Freitag, der 25. Januar, war ein schwarzer Freitag für uns. An diesem Tag hat Mathilda unsere beiden Hühner ins Jenseits befördert. Die Hühner hatten die Tage schon seit einigen Wochen immer in
unserem Garten verbracht. Die Katzen und der Hund kamen gut damit klar. Die Hühner selbst auch. Wir haben Mathilda bei jeder sich bietenden Gelegenheit klar gemacht, dass die Hühner für sie tabu
seien, und konnten auch nie eine gefährliche Situation beobachten. An diesem Tag – wir waren schon spät dran – mussten wir noch etwas einkaufen, da der Obstwagen in der Woche ausgeblieben war.
Auch wollten wir die Ankunft unserer Pakete auf der Poststation in Neuland ankündigen. Wir erwarteten nämlich die neuen Bruteier, da wir ja noch einen Hahn brauchten. Die Überlegung war, die
Hühner während unserer Abwesenheit nicht ins Haus zu sperren, da der Hund sie vor anderen Tieren, wie dem Fuchs oder Greifvögeln, schützen würde. Uns war in diesem Augenblick nicht wirklich klar,
dass der Hund erst knappe 2 Wochen bei uns und damit überfordert ist.
Bei unserer Rückkehr bot sich uns ein grauenvoller Anblick. Auf der Terrasse lagen viele schwarze Federn, geballt auf mehreren Flecken. Ein Stück weiter dann die beiden Körper. Mathilda hatte ein
schlechtes Gewissen und kam uns kriechend entgegen. Wir waren sprachlos und fühlten uns miserabel und das Gefühl, dass es ja zwei ganz besondere Hühner waren, machte die Angelegenheit noch
trauriger.
Zuerst dachten wir, dass wir unmöglich mit diesem Hund weiter leben können. Andererseits hat sich Mathilda eben wie ein Hund verhalten und wir wissen ja auch nicht, ob die Hühner nicht auf
die Terrasse gehüpft und vor Mathilda herum geflattert sind, was ihren Jagdinstinkt erwachen ließ. Ganz bestimmt hatte sie auch Hunger....
Als Vorsorge für die Zukunft musste Mathilda die darauf folgende die Nacht draußen neben den Hühnerkörpern an der Leine verbringen und hat auch ihre Lektion erhalten. Seitdem klappt die
Hundeerziehung besser – aber welch ein Preis!

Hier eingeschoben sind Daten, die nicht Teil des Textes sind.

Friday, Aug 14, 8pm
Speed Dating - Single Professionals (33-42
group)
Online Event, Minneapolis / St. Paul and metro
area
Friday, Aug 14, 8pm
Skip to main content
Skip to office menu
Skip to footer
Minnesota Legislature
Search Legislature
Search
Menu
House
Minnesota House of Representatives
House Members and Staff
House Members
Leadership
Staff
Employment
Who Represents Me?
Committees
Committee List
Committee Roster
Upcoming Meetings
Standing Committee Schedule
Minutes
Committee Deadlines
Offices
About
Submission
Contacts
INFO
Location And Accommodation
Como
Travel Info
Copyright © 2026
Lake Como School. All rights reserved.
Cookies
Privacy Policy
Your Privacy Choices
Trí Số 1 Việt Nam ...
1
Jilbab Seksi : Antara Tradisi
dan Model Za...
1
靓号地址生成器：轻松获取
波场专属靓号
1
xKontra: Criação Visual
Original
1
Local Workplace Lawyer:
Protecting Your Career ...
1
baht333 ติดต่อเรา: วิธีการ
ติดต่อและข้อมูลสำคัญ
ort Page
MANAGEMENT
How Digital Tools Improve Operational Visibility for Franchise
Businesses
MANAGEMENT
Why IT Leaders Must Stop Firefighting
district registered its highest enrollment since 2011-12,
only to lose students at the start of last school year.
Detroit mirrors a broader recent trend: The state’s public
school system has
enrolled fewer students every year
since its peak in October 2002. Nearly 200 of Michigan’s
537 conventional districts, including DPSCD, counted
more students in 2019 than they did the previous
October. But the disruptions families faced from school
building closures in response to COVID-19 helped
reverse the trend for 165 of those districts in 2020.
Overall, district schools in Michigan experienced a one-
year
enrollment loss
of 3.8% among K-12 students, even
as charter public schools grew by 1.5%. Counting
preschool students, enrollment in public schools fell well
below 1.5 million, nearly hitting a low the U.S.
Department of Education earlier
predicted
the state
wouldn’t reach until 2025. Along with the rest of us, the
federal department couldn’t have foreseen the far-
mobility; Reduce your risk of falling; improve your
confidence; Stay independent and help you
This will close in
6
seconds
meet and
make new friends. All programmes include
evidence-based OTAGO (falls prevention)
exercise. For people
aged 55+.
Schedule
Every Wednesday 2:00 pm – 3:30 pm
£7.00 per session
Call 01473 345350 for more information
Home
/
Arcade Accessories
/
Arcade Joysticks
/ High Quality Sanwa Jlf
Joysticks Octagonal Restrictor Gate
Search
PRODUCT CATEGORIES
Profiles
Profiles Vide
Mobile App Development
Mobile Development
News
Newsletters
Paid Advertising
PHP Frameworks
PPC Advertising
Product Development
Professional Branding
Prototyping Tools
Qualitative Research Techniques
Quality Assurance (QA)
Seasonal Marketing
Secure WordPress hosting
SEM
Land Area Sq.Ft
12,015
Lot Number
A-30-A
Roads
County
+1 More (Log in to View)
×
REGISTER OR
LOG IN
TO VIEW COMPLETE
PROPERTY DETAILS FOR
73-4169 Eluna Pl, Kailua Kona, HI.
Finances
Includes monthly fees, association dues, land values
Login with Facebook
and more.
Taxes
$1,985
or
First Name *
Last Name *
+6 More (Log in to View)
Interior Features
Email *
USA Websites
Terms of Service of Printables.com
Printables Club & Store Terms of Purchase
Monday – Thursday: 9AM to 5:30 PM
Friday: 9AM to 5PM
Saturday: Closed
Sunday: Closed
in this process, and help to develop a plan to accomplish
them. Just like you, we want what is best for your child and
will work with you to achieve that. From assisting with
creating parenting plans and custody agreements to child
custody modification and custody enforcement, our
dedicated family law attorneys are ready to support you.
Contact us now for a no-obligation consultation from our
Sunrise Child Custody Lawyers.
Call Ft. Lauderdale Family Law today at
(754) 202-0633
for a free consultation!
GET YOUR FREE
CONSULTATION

Am nächsten Morgen – wir waren nicht mehr so aufgebracht – resümierten wir, dass es eine Verkettung einiger unglücklicher Umstände war.
Jetzt ist Mathilda von Tag zu Tag gelehriger. Sie ist eine sehr kluge Hündin und lernt schnell, wenn sie will. Wenn nicht, ist sie zu faul oder es ist zu heiß.
Heute waren wir wieder in Neuland, dieses Mal jedoch mit Mathilda.
Die Post hatte uns über die Ankunft zweier Pakete benachrichtigt. Es sind die neuen Bruteier aus Märkisch-Oderland, die ungefähr drei Wochen unterwegs waren. Ursprünglich waren es drei Päckchen,
vielleicht erreicht uns das letzte ja noch. Bei der Post haben wir dann den interessanten Hinweis erhalten, dass es hinsichtlich des Zolls immer unkompliziert ist, wenn die Pakete unter 2 kg
wiegen, dann werden sie vom Zoll kaum begutachtet. So haben wir jetzt wieder 26 Eier im Brutkasten und hoffentlich in 3 Wochen ein paar Hennen und wenigstens einen Hahn.